=== Section Start ===

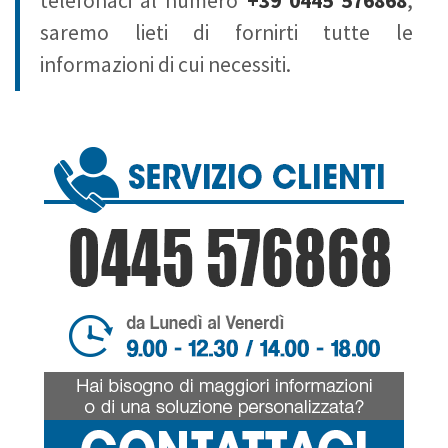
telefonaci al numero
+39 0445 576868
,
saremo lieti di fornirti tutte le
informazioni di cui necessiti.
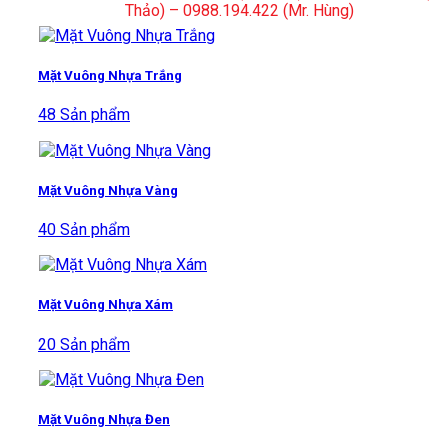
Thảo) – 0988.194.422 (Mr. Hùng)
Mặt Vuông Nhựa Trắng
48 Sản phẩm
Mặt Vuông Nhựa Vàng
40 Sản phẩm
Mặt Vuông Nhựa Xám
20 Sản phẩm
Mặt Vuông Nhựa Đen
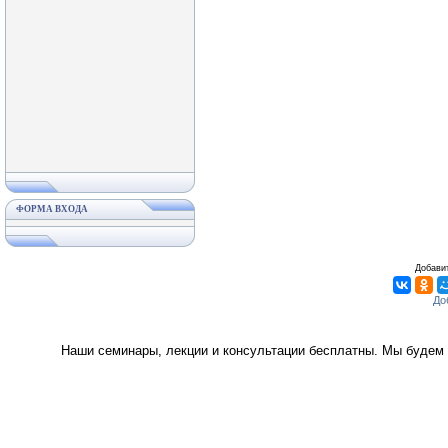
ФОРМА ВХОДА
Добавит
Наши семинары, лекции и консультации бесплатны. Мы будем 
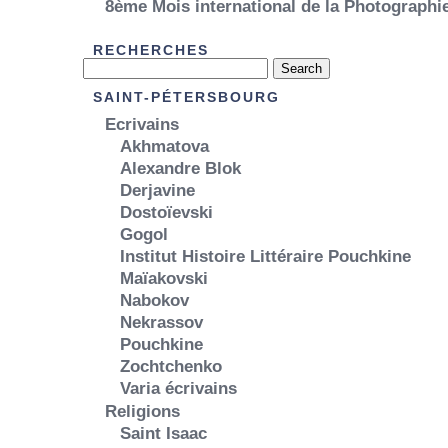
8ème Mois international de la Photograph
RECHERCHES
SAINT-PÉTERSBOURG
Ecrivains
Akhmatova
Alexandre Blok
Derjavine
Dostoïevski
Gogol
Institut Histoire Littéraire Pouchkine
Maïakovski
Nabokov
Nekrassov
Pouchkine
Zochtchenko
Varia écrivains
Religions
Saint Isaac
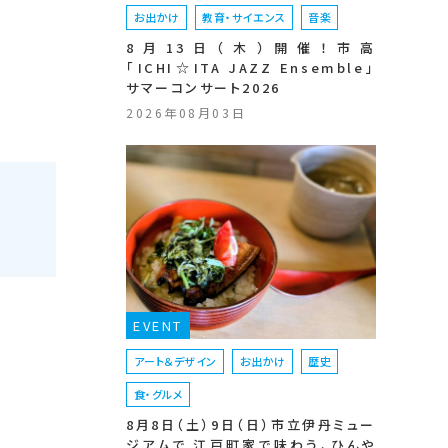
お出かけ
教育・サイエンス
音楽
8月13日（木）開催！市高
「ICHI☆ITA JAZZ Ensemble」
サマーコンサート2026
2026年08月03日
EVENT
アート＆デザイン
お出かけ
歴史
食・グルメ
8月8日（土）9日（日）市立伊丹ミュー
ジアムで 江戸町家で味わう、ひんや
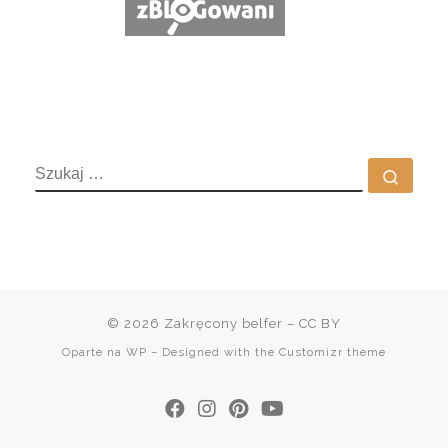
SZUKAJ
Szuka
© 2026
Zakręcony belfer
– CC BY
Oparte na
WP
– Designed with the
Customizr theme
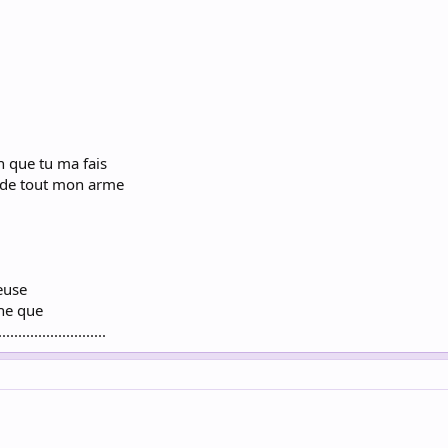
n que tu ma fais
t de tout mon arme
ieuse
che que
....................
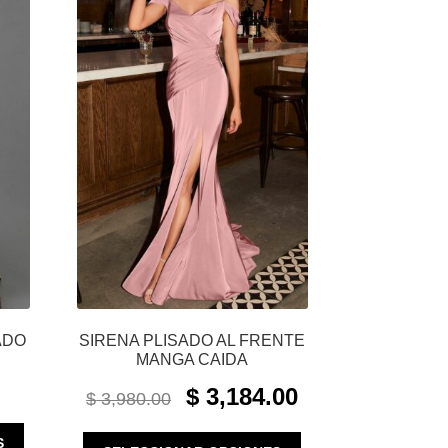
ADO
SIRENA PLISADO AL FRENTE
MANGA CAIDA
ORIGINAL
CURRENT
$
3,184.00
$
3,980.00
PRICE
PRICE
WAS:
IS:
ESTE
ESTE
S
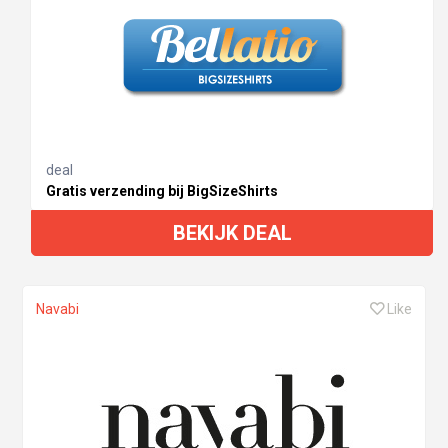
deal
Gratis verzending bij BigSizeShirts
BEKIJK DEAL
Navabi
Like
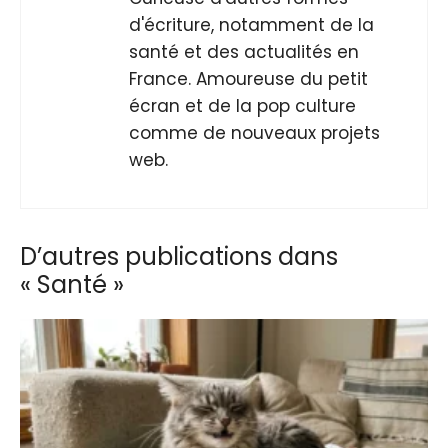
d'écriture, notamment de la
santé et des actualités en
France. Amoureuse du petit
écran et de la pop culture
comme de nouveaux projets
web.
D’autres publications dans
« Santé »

=== Section End ===
=== Section Start ===

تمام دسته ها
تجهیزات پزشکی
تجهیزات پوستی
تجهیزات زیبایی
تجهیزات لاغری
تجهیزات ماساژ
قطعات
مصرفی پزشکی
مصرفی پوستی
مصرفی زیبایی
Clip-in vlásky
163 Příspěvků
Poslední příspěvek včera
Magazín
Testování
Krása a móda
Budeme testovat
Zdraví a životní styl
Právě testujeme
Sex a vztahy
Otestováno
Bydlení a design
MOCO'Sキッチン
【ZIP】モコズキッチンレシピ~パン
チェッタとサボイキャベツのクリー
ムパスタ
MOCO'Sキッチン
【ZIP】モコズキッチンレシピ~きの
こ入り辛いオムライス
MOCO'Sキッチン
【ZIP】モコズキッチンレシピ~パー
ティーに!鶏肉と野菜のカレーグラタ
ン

=== Section End ===

Wherever the string "モコズキッチンレシピ" occurs in the data, copy the line that holds it.

【ZIP】モコズキッチンレシピ~パン
【ZIP】モコズキッチンレシピ~きの
【ZIP】モコズキッチンレシピ~パー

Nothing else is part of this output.